TASK INSTRUCTIONS>
Among the entries below, find each line holding "translate" and return it.

Stored items>
------------

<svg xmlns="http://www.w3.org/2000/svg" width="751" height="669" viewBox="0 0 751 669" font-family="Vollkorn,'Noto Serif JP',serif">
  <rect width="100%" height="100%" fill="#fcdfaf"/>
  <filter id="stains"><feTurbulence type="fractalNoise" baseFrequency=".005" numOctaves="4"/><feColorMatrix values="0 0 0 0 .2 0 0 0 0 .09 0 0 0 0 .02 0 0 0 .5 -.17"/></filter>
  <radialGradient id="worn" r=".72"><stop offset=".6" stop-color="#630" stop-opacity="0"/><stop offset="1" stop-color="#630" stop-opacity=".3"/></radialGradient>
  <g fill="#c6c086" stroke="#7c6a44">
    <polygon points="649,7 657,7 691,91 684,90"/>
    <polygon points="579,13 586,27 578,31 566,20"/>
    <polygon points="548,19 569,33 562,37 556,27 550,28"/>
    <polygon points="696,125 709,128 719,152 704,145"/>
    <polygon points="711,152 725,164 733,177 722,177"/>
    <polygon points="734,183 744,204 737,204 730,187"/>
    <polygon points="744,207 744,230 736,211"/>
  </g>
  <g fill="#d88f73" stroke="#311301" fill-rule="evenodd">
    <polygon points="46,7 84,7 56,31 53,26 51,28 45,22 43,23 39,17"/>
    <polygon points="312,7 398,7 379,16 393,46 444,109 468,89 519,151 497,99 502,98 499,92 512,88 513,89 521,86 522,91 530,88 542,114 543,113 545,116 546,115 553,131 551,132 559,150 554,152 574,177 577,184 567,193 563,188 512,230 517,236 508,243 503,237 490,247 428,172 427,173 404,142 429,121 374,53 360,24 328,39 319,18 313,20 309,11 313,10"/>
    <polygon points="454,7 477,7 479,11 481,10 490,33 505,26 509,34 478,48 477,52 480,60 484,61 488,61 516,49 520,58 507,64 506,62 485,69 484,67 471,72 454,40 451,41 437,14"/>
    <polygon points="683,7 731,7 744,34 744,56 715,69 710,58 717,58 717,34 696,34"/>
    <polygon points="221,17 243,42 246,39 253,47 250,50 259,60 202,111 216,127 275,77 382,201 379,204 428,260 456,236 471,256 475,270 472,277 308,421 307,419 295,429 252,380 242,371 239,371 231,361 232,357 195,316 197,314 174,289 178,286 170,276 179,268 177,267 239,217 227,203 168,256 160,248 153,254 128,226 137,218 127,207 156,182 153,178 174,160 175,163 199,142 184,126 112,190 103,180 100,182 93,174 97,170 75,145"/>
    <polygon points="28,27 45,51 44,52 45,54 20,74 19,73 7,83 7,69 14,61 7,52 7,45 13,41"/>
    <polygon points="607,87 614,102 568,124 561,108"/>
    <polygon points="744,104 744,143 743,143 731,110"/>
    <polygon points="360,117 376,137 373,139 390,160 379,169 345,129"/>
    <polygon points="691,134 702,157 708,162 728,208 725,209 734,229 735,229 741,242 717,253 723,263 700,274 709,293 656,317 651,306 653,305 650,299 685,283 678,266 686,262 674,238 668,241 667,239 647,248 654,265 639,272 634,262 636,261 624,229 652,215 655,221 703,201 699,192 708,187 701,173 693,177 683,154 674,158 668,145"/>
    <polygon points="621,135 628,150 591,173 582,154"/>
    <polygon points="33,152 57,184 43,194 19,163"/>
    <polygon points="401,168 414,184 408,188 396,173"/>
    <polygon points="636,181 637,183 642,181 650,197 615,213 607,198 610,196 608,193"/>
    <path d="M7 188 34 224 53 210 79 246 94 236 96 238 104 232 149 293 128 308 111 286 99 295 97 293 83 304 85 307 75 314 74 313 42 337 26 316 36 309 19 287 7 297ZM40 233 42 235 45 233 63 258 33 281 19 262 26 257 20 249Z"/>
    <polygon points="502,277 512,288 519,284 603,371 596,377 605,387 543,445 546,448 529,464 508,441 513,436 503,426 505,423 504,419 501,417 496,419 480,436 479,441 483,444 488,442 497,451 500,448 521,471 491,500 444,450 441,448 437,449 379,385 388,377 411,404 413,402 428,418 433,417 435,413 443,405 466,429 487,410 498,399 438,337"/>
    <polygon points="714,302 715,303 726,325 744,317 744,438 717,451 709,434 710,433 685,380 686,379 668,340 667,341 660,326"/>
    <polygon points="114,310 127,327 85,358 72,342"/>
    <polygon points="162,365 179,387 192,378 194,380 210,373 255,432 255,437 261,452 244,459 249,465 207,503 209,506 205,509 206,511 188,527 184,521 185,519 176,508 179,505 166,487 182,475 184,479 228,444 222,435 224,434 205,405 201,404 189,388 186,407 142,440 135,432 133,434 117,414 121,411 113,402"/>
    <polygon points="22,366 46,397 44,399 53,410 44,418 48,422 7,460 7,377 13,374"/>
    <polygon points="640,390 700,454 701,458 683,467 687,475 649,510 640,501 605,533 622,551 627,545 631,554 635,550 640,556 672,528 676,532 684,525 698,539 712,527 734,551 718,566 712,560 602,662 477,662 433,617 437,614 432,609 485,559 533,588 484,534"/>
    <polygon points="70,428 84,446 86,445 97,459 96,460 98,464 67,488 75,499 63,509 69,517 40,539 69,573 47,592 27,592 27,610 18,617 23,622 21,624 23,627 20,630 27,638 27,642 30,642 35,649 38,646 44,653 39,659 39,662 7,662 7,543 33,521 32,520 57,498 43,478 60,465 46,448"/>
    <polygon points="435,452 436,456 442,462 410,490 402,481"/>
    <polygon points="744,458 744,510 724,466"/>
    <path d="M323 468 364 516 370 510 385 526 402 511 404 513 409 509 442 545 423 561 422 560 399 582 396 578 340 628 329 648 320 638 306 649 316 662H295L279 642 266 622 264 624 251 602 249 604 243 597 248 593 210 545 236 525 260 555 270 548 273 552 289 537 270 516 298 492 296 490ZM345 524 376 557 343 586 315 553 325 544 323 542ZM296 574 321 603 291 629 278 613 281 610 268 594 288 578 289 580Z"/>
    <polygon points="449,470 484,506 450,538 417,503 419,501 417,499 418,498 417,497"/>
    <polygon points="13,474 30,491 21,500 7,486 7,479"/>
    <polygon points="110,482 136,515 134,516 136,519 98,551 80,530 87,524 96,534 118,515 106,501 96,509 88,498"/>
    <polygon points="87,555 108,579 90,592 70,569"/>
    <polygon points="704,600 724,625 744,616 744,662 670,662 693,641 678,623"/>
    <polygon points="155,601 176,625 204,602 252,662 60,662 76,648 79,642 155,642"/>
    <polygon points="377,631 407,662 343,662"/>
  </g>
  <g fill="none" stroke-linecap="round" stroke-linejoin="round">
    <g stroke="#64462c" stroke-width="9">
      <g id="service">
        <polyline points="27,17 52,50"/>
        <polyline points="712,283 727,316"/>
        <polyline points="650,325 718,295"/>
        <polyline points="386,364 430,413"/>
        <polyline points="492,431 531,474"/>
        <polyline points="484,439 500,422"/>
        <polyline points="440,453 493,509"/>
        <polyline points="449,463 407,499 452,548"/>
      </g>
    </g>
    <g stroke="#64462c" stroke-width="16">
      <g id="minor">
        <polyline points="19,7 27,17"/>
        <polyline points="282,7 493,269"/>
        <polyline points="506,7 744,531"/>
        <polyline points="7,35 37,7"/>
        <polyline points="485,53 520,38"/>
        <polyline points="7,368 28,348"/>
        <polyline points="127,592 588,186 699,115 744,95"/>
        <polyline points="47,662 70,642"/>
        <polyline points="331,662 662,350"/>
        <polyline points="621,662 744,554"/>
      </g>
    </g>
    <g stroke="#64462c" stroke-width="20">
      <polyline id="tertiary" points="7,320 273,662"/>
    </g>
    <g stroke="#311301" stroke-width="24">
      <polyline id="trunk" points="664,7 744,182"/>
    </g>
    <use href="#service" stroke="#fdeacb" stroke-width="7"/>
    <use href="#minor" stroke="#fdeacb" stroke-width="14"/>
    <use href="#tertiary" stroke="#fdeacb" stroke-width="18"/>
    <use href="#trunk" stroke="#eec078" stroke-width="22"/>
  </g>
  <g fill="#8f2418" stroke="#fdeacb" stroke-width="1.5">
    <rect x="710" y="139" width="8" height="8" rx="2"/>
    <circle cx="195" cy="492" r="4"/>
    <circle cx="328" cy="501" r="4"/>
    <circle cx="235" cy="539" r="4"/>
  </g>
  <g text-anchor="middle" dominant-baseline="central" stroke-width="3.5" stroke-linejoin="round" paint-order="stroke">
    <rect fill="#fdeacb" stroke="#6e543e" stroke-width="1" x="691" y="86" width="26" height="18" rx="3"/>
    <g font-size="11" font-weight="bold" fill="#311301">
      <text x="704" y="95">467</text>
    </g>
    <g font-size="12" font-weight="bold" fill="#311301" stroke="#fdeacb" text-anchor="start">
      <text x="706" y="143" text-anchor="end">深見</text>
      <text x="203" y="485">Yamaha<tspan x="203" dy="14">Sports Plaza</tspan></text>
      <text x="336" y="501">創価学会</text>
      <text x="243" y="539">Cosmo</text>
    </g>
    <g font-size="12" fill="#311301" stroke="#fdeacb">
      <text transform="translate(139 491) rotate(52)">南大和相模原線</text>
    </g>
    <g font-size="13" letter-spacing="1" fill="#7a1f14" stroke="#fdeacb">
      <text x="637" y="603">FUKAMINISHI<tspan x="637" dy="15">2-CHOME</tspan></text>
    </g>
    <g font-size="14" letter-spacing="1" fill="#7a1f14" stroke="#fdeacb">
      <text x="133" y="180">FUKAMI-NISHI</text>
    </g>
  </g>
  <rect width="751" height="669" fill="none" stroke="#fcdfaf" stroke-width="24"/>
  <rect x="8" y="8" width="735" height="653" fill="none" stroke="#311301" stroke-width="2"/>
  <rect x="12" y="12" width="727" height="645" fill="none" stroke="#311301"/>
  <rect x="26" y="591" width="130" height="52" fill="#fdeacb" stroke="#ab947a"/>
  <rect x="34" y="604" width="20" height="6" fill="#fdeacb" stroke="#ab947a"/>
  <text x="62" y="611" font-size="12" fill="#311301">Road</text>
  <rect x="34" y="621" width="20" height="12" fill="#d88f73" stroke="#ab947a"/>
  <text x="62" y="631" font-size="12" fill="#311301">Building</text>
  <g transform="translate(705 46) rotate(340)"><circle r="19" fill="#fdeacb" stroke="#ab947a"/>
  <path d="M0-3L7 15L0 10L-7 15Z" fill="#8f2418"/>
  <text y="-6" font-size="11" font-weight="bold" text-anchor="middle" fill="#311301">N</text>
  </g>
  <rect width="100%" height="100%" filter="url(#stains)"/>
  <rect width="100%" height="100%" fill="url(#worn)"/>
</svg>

------------

RESULT BELOW>
      <text transform="translate(139 491) rotate(52)">南大和相模原線</text>
  <g transform="translate(705 46) rotate(340)"><circle r="19" fill="#fdeacb" stroke="#ab947a"/>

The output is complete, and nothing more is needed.